El aire estaba pesado, denso, irrespirable este sábado en las calles de Zavalla. El impresionante choque de colectivos ocurrido sobre la ruta 33, a unos 15 kilómetros del pueblo, rompió en mil pedazos la abulia de una localidad de 6 mil habitantes que hoy llora a muchos de sus hijos e hijas, de sus padres y madres, de sus hermanos y hermanas. Como siempre ocurre en estas incontables tragedias, al principio el tiempo se acelera y los sentidos entran en caos buscando datos que alejen el dolor. Pero cuando las horas pasan y las lágrimas se secan de tanto llorar, el sentimiento de tristeza vuelve una y otra vez. El reloj sigue su marcha, pero el instante preciso de la fatalidad es lo que perdura.
“Todo pasa y todo queda”, escribió hace mucho tiempo Antonio Machado y mejoró después el Nano Serrat. Y pasarán también estos días de hondo pesar para una comunidad pequeña y activa a la vez. Lo que quedará es el dolor de los que sufren una pérdida y la pregunta que se piensa a cada rato: ¿por qué?
Para los zavallenses, tomar el colectivo que los lleva al centro rosarino es algo de todos los días. “¿A qué hora pasa la Metro?”, es una pregunta tan cotidiana como temeraria, porque a veces la Metro no pasa o deja en ridículo el horario que diagrama la empresa todos los años y que se modifica cuando los estudiantes de la facultad de Ciencias Agrarias entran en vacaciones.
El viaje es tan rutinario, que seguramente a muchos de los que se subieron al micro el viernes por la mañana ni se les ocurrió darles un beso a sus papás, abrazar a sus hijos o disfrutar del sol en la cara en el trayecto hasta la parada. Para varios de ellos, fue la última vez. Para todos los que estuvieron en los micros esa mañana, ya nada será igual.
Entonces aparecen las historias detrás de los muertos, de nuestros muertos. Y ahí el dolor es más agudo porque se personaliza, porque tiene nombre propio y porque hay una vida compartida todos los días.
Sacude la muerte de Gustavo Souza, el querido “Lato”, chofer del Monticas que hacía el trayecto Casilda-Rosario. Un muchacho alegre y conversador que siempre estuvo pegado al volante y al asiento del conductor. Desde que llevaba chicos a la escuela del Parque Villarino o a jóvenes a bailar a los boliches de la zona con su viejo colectivo, hasta estos años de camisa celeste y corbata, a puro bocinazo cada vez que atravesaba el pueblo devorando kilómetros por la ruta 33.

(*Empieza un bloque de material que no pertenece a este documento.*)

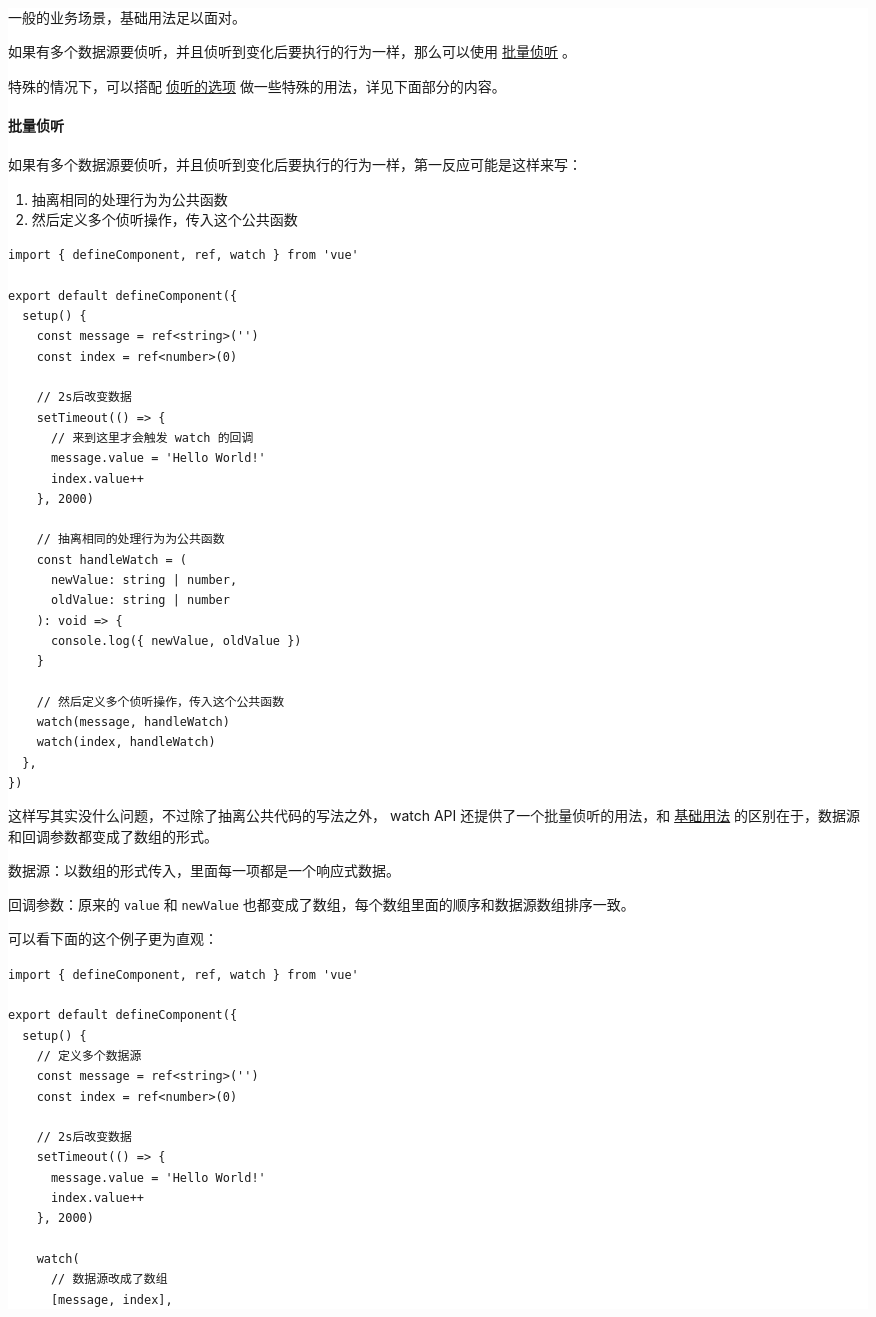 一般的业务场景，基础用法足以面对。

如果有多个数据源要侦听，并且侦听到变化后要执行的行为一样，那么可以使用 [批量侦听](#批量侦听) 。

特殊的情况下，可以搭配 [侦听的选项](#侦听的选项) 做一些特殊的用法，详见下面部分的内容。

#### 批量侦听

如果有多个数据源要侦听，并且侦听到变化后要执行的行为一样，第一反应可能是这样来写：

1. 抽离相同的处理行为为公共函数
2. 然后定义多个侦听操作，传入这个公共函数

```ts{15-25}
import { defineComponent, ref, watch } from 'vue'

export default defineComponent({
  setup() {
    const message = ref<string>('')
    const index = ref<number>(0)

    // 2s后改变数据
    setTimeout(() => {
      // 来到这里才会触发 watch 的回调
      message.value = 'Hello World!'
      index.value++
    }, 2000)

    // 抽离相同的处理行为为公共函数
    const handleWatch = (
      newValue: string | number,
      oldValue: string | number
    ): void => {
      console.log({ newValue, oldValue })
    }

    // 然后定义多个侦听操作，传入这个公共函数
    watch(message, handleWatch)
    watch(index, handleWatch)
  },
})
```

这样写其实没什么问题，不过除了抽离公共代码的写法之外， watch API 还提供了一个批量侦听的用法，和 [基础用法](#基础用法) 的区别在于，数据源和回调参数都变成了数组的形式。

数据源：以数组的形式传入，里面每一项都是一个响应式数据。

回调参数：原来的 `value` 和 `newValue` 也都变成了数组，每个数组里面的顺序和数据源数组排序一致。

可以看下面的这个例子更为直观：

```ts{17,19}
import { defineComponent, ref, watch } from 'vue'

export default defineComponent({
  setup() {
    // 定义多个数据源
    const message = ref<string>('')
    const index = ref<number>(0)

    // 2s后改变数据
    setTimeout(() => {
      message.value = 'Hello World!'
      index.value++
    }, 2000)

    watch(
      // 数据源改成了数组
      [message, index],
```

  [key: string]: unknown
  [key: string]: any
  [K in keyof T]: ToRef<T[K]>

Hincha de Central, amante del fútbol y un eterno militante del cambio de turno para poder ver jugar a uno de sus hijos en las inferiores del club Unidos de Zavalla.
No se puede afirmar pero quizás, tal vez, muchas veces cambiaron señas de luces, saludos y charlas al paso en el galpón con Aníbal Pontiel, el chofer de Metropolitana que también encontró la muerte en ese kilómetro 779 de la ruta compartida. Cosas del destino, dicen, que ni el destino mismo alcanza para explicar. O más difícil, para consolar.
Al pueblo también le duelen las muertes de dos hombres maduros como Jorge Fargioni y Juancito Burzacca. El primero por su andar lento y despreocupado por las calles del centro, buscando alguien a quien sonreírle. El viejo Juan recordado junto a su compañero inseparable: el contrabajo en las añoradas noches de baile en la Sociedad Italiana.
Juana Ferreyra, una luchadora de 69 años que se levantó una y mil veces de las cachetadas que le dio la vida, esta vez no pudo contra lo hierros retorcidos de un colectivo que nunca llegó a destino.
El drama de Johana Fernández rompe el corazón y no tiene consuelo en este mundo. Tenía 20 años y volvía de Rosario junto a su hermana de 15 luego de estar junto a su pequeña niña de dos años, que se encuentra internada. Regresaba a su hogar porque allí la esperaba su beba de apenas 4 meses. Johana murió en un punto equidistante entre sus dos amores. En el momento en que se escribían estas líneas, Gianella peleaba por su vida en el hospital Clemente Álvarez.
Las palabras se acaban. Los adjetivos no alcanzan. Habrá que inventar una nueva forma de atravesar estas tragedias sin morir también un poco.